Chiariamo il concetto con un esempio: consideriamo un raggio di luce, composto da un flusso di
fotoni. La direzione del campo elettrico della luce è detta la sua direzione di polarizzazione. La
direzione di polarizzazione di un fotone può formare qualsiasi angolo, ad esempio “verticale” o
“orizzontale”. È possibile generare una coppia di fotoni entangled se, per esempio, un cristallo
viene irradiato da un laser. In questo caso un singolo fotone può dividersi per formarne due.
Ciascun fotone prodotto in questa maniera avrà sempre una polarizzazione ortogonale a quella
dell’altro: ad esempio, se un fotone ha polarizzazione verticale, allora l’altro dovrà avere
polarizzazione orizzontale (questo per la conservazione del momento angolare: il momento angolare
del sistema prima della divisione deve essere uguale al momento angolare del sistema dopo la
divisione). Quindi, se due persone ricevono ciascuno uno dei due fotoni entangled e ne misurano la
polarizzazione, scoprono che quella del fotone ricevuto dall’altra persona sarà ortogonale a quella
del proprio. Sembrerebbe esserci un’apparente connessione fra le particelle, che prescinde dalla
loro distanza. Questo vuol dire che la misura della proprietà è dipendente dal tipo di osservazione
effettuata sull’altra particella entangled: c’è una connessione istantanea fra le particelle.

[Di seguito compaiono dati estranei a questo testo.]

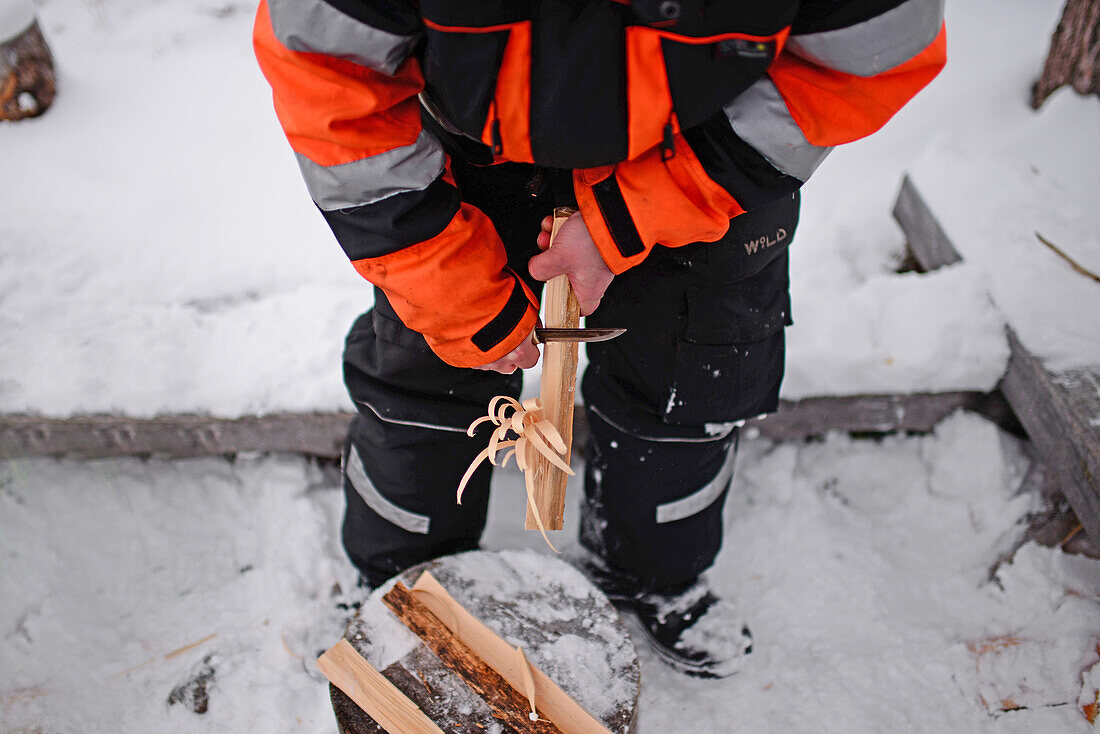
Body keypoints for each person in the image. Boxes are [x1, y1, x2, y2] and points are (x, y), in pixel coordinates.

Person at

Consideriamo ora due fotoni entangled, uno dei quali inviato a un osservatore donna, e l’altro
all’osservatore uomo. I due osservatori possono anche essere lontani fra loro, ma i due fotoni
entangled devono avere polarizzazioni ortogonali. Quindi quando la donna misura la polarizzazione
del suo fotone e la trova, diciamo, verticale, sappiamo istantaneamente che il fotone dell’uomo avrà
polarizzazione orizzontale – anche se l’uomo non l’ha ancora misurata! La teoria quantistica però ci
dice che prima che l’uomo misuri il suo fotone, questo non può avere valore preciso per la sua
polarizzazione, ma si trova in una sovrapposizione di stati. Solo nel momento in cui l’uomo lo
misura diventa fisicamente vero.

Come si può allora sapere il risultato prima della misura? Secondo la teoria quantistica, la
misurazione della polarizzazione verticale della donna fa collassare istantaneamente entrambi i
fotoni, così il fotone dell’uomo risulterà polarizzato orizzontalmente.

Einstein e la teoria di Bell

Tuttavia Einstein sosteneva che queste comunicazioni istantanee del valore della polarizzazione fra
i due fotoni non potevano essere in accordo con la relatività, perché niente può viaggiare più
veloce della luce. Einstein credeva quindi che l’unico modo per uscire da questo paradosso fosse di
assumere che il fotone dell’uomo possedesse alcune proprietà fisse che sono nascoste alla nostra
vista, chiamate variabili nascoste, e come lui tutte le particelle. In questo modo non sono
richieste comunicazioni più veloci della velocità della luce, perché la proprietà della particella è
fissata quando la particella stessa è creata. Nel 1964 John Bell sviluppò un teorema per dimostrare
l’azione a distanza. Si arrivò alla seguente conclusione: ciò che succede a una particella influenza
immediatamente le altre. Einstein, come al solito, aveva influenzato la fisica del futuro!